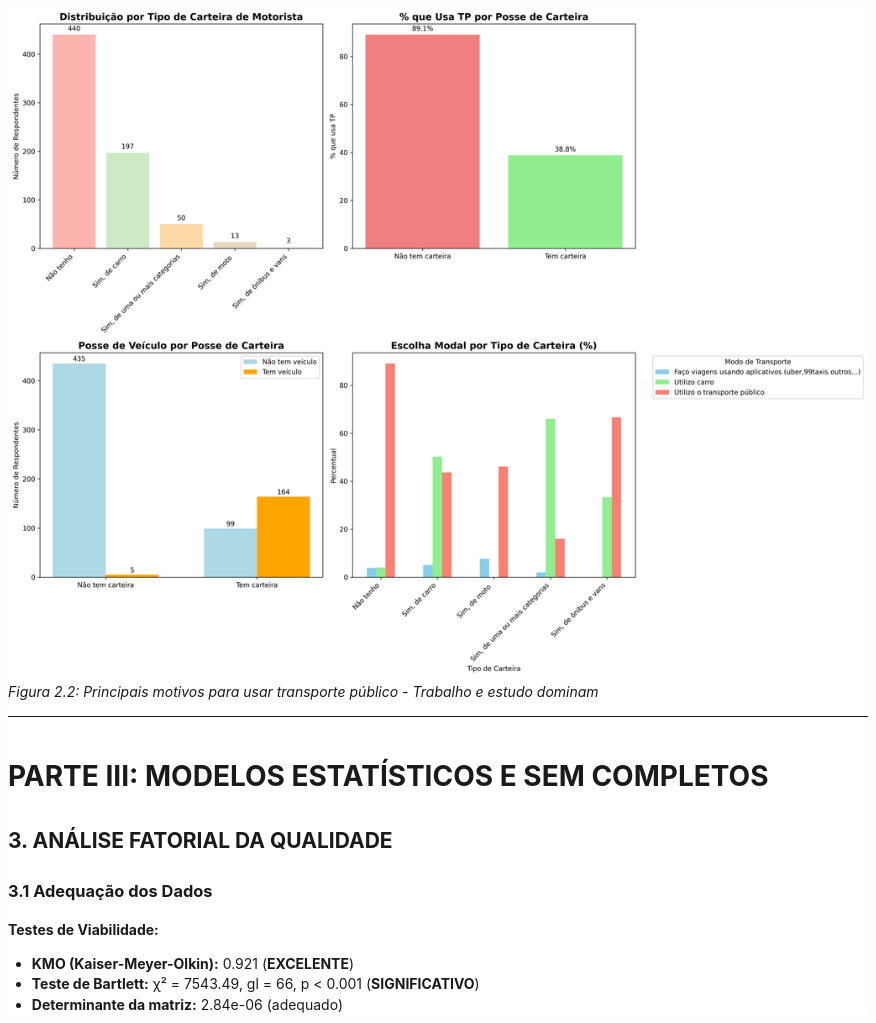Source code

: ![Motivos de Uso](analise_carteira_motorista_detalhada.png)
*Figura 2.2: Principais motivos para usar transporte público - Trabalho e estudo dominam*

---

# PARTE III: MODELOS ESTATÍSTICOS E SEM COMPLETOS

## 3. ANÁLISE FATORIAL DA QUALIDADE

### 3.1 Adequação dos Dados

**Testes de Viabilidade:**

- **KMO (Kaiser-Meyer-Olkin):** 0.921 (**EXCELENTE**)
- **Teste de Bartlett:** χ² = 7543.49, gl = 66, p < 0.001 (**SIGNIFICATIVO**)
- **Determinante da matriz:** 2.84e-06 (adequado)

+ + +

**WHAT THE TASK ASKS:** Could you repeat every record exactly as written, with the pictures left out?

**OUTPUT FOR THIS EXERCISE:**
Source code

: ![Motivos de Uso](analise_carteira_motorista_detalhada.png)
*Figura 2.2: Principais motivos para usar transporte público - Trabalho e estudo dominam*

---

# PARTE III: MODELOS ESTATÍSTICOS E SEM COMPLETOS

## 3. ANÁLISE FATORIAL DA QUALIDADE

### 3.1 Adequação dos Dados

**Testes de Viabilidade:**

- **KMO (Kaiser-Meyer-Olkin):** 0.921 (**EXCELENTE**)
- **Teste de Bartlett:** χ² = 7543.49, gl = 66, p < 0.001 (**SIGNIFICATIVO**)
- **Determinante da matriz:** 2.84e-06 (adequado)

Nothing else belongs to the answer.